New Optical Switch up to 1000x Faster Than Transistors

“Optical accelerator” devices could one day soon turbocharge tailored applications

2 min read

The Hybrid Photonics Labs at Skoltech where the new optical transistor was created.

The Hybrid Photonics Labs at the Skolkovo Institute of Science and Technology in Moscow, where the new optical switch was created.

Skoltech

A new optical switch is, at 1 trillion operations per second, between 100 and 1,000 times faster than today's leading commercial electronic transistors, research that may one day help lead to a new generation of computers based on light instead of electricity, say scientists in Russia and at IBM.

Computers typically represent data as ones and zeroes by switching transistors between one electric state and the other.

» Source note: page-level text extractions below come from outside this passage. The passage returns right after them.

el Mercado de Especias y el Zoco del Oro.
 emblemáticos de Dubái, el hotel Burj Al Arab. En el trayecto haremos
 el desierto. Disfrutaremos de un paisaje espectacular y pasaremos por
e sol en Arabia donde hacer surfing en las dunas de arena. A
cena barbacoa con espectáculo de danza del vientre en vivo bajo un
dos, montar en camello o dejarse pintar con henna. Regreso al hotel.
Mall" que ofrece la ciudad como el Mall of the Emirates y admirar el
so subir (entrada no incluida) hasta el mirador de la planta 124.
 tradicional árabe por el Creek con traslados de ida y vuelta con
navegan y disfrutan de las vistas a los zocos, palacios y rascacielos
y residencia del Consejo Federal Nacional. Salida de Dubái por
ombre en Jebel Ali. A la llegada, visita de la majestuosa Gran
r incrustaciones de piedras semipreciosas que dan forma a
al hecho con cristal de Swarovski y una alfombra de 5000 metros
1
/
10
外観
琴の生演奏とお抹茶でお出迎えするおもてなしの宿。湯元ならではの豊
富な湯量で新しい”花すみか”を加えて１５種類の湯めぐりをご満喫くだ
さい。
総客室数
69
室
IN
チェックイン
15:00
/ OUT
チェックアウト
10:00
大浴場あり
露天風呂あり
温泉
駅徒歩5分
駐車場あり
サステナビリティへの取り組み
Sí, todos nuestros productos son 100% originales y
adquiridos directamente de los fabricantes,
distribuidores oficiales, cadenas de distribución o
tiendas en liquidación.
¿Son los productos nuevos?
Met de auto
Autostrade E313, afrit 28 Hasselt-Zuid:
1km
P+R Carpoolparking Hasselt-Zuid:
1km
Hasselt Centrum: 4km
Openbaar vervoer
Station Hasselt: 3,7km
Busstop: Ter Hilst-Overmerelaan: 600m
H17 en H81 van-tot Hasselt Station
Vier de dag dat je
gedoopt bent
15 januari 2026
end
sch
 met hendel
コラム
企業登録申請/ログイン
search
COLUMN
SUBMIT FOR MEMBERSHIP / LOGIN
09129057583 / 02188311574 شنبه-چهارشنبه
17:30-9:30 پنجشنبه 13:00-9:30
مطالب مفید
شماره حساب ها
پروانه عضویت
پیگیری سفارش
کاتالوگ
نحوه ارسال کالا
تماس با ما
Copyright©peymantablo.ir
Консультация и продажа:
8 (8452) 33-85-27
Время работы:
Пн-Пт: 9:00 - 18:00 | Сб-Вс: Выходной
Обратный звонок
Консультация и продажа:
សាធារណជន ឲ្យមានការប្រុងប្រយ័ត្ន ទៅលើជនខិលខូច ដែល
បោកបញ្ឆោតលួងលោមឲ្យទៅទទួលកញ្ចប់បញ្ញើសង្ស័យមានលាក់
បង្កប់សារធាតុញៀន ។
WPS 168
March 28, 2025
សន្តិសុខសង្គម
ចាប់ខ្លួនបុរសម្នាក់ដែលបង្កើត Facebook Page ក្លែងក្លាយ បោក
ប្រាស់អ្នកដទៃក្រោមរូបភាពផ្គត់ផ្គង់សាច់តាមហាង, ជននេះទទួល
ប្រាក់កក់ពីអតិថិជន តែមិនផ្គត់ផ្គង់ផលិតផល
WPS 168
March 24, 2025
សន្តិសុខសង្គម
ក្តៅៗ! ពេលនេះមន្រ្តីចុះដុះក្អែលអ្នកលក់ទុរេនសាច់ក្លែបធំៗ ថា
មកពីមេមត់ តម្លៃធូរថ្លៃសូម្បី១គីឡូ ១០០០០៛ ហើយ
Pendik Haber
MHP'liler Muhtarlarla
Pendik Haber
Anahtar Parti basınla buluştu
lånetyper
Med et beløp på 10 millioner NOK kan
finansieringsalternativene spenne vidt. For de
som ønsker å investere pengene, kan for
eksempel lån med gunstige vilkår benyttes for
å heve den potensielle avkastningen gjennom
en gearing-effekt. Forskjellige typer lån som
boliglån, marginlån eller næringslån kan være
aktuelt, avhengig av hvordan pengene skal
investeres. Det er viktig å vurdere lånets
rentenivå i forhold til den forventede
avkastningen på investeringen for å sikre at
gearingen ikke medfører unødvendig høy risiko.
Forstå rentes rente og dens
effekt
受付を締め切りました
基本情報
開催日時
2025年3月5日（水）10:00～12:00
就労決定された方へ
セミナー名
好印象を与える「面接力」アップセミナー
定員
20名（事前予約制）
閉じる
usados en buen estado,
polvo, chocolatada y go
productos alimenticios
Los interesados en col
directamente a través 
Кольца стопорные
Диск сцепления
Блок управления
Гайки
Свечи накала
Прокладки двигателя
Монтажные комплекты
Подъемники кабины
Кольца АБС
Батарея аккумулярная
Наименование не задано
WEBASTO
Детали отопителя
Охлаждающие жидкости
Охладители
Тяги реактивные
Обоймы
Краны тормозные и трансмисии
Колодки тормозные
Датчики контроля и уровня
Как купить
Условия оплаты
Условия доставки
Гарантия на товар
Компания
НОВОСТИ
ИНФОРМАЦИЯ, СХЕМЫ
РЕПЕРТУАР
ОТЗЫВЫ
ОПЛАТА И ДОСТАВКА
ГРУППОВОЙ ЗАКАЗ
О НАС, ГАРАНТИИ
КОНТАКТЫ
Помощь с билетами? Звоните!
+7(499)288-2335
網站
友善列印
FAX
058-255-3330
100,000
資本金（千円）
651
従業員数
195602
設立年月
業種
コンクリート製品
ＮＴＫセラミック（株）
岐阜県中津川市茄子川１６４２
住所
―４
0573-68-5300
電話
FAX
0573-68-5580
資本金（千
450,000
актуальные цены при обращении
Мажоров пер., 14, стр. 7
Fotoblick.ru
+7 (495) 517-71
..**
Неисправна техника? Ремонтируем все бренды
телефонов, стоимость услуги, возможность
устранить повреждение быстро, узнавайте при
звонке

Optical computers that replace conventional transistors with optical switches could theoretically operate more quickly than regular computers, as photons travel at the speed of light, while electrons, typically, don’t.

The new device relies on a 35-nanometer-wide organic semiconductor polymer film sandwiched between two highly reflective mirrors. The result is a microscopic cavity designed to keep incoming light trapped inside for as long as possible to help it couple with the cavity's material.

Two lasers help operate the device—a bright pump laser and a very weak seed laser. When the pump laser shines on the microcavity, its photons can couple strongly with excitons (electrons bound to their positively charged counterparts, holes) within the cavity's material. This can give rise to short-lived quasiparticles known as exciton-polaritons.

The cluster of exciton-polaritons can form so-called Bose-Einstein condensates, collections of particles that each behave like a single atom. The light from the seed beam could switch this condensate between two measurable states that serve as zero and one.

The new device not only can operate extraordinarily quickly, but it can switch using as little as one photon of input on average. In contrast, transistors generally needs dozens of times more energy to switch, while those that switch using single electrons are much slower.

"The most surprising finding was that we could trigger the optical switch with the smallest amount of light, a single photon," says study senior author Pavlos Lagoudakis, a physicist at the Skolkovo Institute of Science and Technology in Moscow.

Electronic transistors that are comparably switchable with just single electrons usually require bulky cooling equipment, which in turn consumes power and factors into their operating costs. In contrast, the new optical switch works at room temperature.

Lagoudakis cautions that all-optical computing likely lies far in the future. "It took 40 years for the first electronic transistor to enter a personal computer and the investment of many governments and companies and thousands of researchers and engineers," he says. "It is often misunderstood how long before a discovery in fundamental physics research takes to enter the market."

Still, Lagoudakis suggests their research could lead to "optical accelerators" one day relatively soon—optical computing devices that can perform specialized operations much faster than classical electronic computers. "These could be used to remove computational bottlenecks in supercomputers that usually rely on massive parallel processing," he notes.

Besides optical accelerators and all-optical computing, Lagoudakis says the super-sensitivity of the new optical switch to light suggests it could serve as a light detector that could find use in lidar scanners, such as those finding use in drones and autonomous vehicles.

The scientists detailed their findings in a recent issue of the journal Nature.